What wasn't immediately apparent until weeks later was that moment, and that win, subsequently seemed to bring a huge spurt of momentum that had them get nine straight wins and a Patriot League championship.  Some fans seemed like they were ready to give up after losing to Villanova.

You didn't hear much grousing from the boo birds again after the Penn game.  In that sense, the players did an effective job shutting people up.

There are other examples of Patriot League championship teams starting slow and ending with epic finishes.
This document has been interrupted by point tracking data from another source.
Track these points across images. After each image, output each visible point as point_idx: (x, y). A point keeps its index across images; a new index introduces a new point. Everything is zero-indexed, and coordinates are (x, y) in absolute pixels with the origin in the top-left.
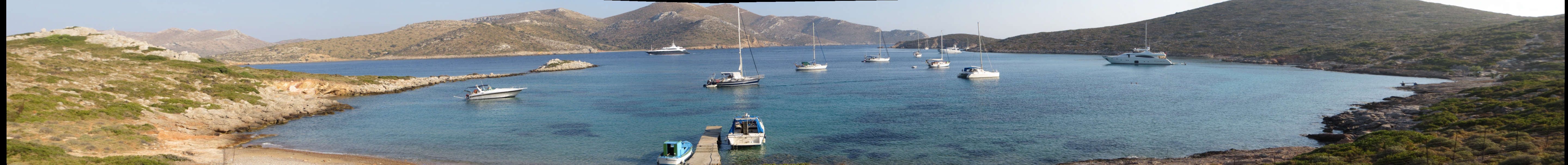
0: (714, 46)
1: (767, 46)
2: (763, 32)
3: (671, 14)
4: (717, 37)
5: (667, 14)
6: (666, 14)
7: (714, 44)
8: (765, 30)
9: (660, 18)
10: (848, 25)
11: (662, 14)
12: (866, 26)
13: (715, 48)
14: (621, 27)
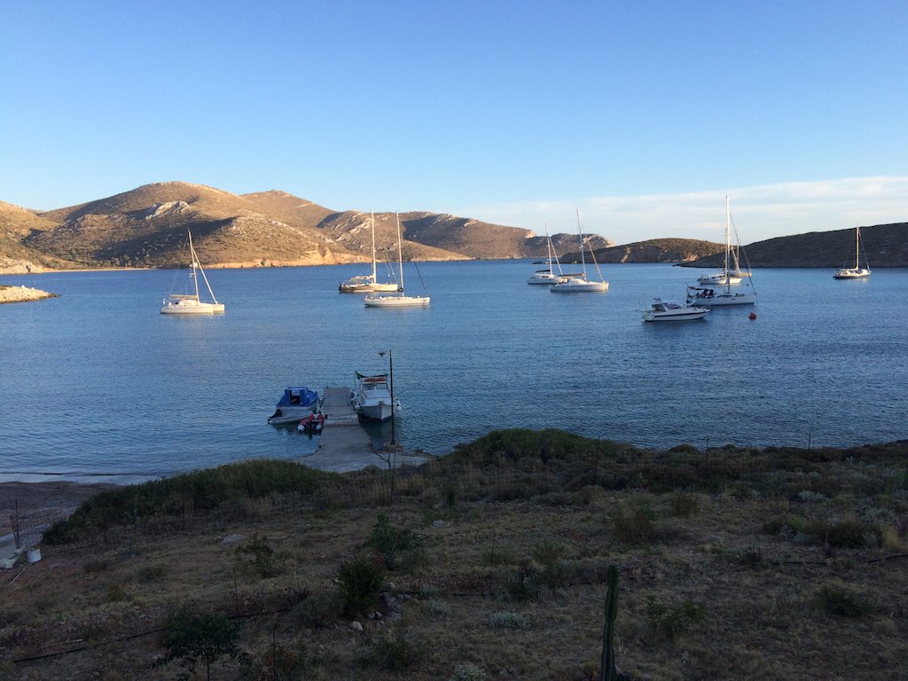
0: (258, 262)
1: (348, 262)
2: (340, 239)
3: (177, 205)
4: (263, 247)
5: (170, 206)
6: (168, 205)
7: (257, 258)
8: (343, 235)
9: (157, 213)
10: (481, 227)
11: (161, 205)
12: (511, 228)
13: (260, 265)
14: (84, 226)
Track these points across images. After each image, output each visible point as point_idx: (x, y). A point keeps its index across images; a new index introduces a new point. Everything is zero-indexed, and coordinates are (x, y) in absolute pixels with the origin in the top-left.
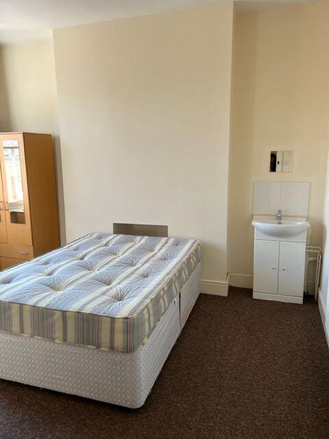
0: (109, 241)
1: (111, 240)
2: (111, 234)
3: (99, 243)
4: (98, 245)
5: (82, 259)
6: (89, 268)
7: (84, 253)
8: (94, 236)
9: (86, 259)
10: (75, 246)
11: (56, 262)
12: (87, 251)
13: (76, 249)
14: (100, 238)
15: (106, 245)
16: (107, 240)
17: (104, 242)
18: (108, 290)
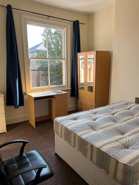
0: (131, 107)
1: (132, 106)
2: (133, 103)
3: (125, 107)
4: (124, 108)
5: (113, 114)
6: (115, 121)
7: (115, 111)
8: (124, 103)
9: (115, 115)
10: (112, 107)
11: (100, 113)
12: (117, 111)
13: (112, 109)
14: (126, 104)
15: (129, 109)
16: (130, 106)
17: (128, 107)
18: (121, 139)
In 2015, Colgate started out with an 0-3 record and lost to Yale at home, 29-28, in heartwrenching fashion.  But the Raiders that year built picked themselves up and got stronger and stronger every week, starting with a 31-14 win over Holy Cross that was much more interesting than the final score might indicate, and then blossoming into win after Patriot League win.

Not only did Colgate win that championship, they moved on and beat James Madison in what now seems like one of the greatest wins in Patriot League playoff history.  Since November 14th, 2015, James Madison has lost exactly two football games.  One was to North Carolina.  The other was to that Colgate team.

This is one of the greatest things about the FCS and the playoffs that sometimes goes underreported.  In the FBS, with only four teams in the running for the trophy, one loss or even one less-than-blowout win in September can wreck your entire season.  But in the FCS, and especially in the Patriot League, it's the league that's the most important thing.  It is possible to start 0-3 and still rally to have a successful championship season - and do great things.

That's not to say that it's easy - it might require a lot of weeding, let's just say - but as I saw senior DT Jimmy Mitchell say on Saturday, the goal of the Patriot League Championship is still right there for the taking.  That is true.

Beyond the obvious "you'll get a great education" answer, the big rewards for playing football at Lehigh is, one, you will have a very good opportunity to graduate with a Patriot League Championship, and two, you will be remembered for what you do. And for my part, I try to make people aware of the good things that they coaches do and the players achieve.

With that comes acknowledgement when the team doesn’t achieve what fans want and expect, that gets reported too.  It’s not all touchdowns and no turnovers - sometimes, struggle is a part of the story.  I can't do a rewrite of the script of the Yale game and erase the turnovers and the points scored.  I have to report what is seen and experienced, even if the frustration is mine.

And I'd be lying if I said that, at this early time, Lehigh looks like a team that will win the Patriot League.  Not after a week where Holy Cross put up 51 on New Hampshire and made their "challenging" game against the Wildcats into a shocking laugher.  Right now, out of the gate, Holy Cross looks like they might have what it takes to win the trophy.

I like to think I give an honest assessment of how Lehigh is doing, and I think that my goal always is to “build the team up” in the sense that I want the team to be excellent and to work towards excellence.

That isn’t always an 11-0 record, incidentally. Sometimes it’s starting 0-3 and battling back to have a successful season.

I’ve written about 4-7 seasons that were sheer agony to watch but beat Lafayette and ended up heroes. (In fact, that 4-7 season set up a string of championships, a fact alluded to by championship players and head coach Andy Coen himself.)

I went to a lot of those games during that 4-7 year and attended a bunch of unhappy press conferences. But in the end it was worth it for the players and fans. And their seasons were immortalized.

I ain’t going anywhere. I’ll be here. When the wins come, I’ll be here. The negativity will pass - it always does. When it does, I’ll tell people about it.  I always do.

And if I sometimes get frustrated, there are still some weeds left in the garden to pull.